■ Provided data
════

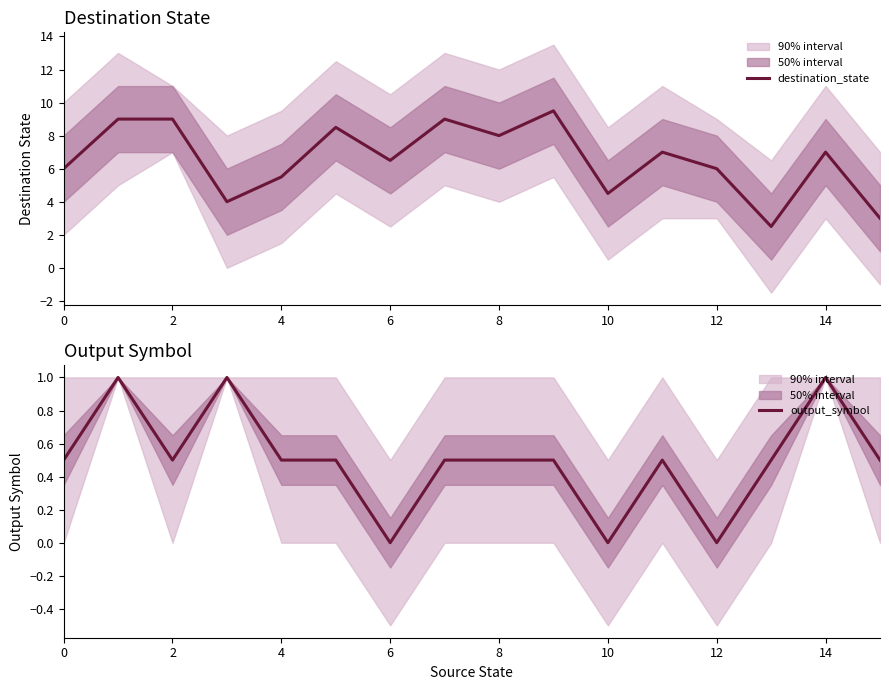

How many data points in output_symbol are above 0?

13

════

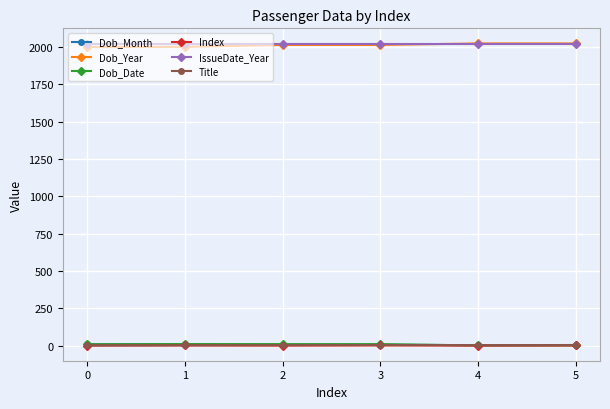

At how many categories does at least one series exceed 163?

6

════

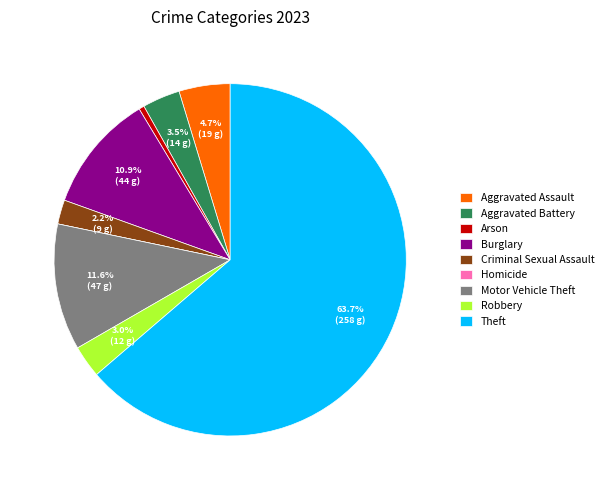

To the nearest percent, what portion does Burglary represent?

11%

════

■ Directive
Gather every line in the listing that contains the word "many", treating uppercase and lowercase letters as distinct.

■ Answer for this exercise
How many data points in output_symbol are above 0?
At how many categories does at least one series exceed 163?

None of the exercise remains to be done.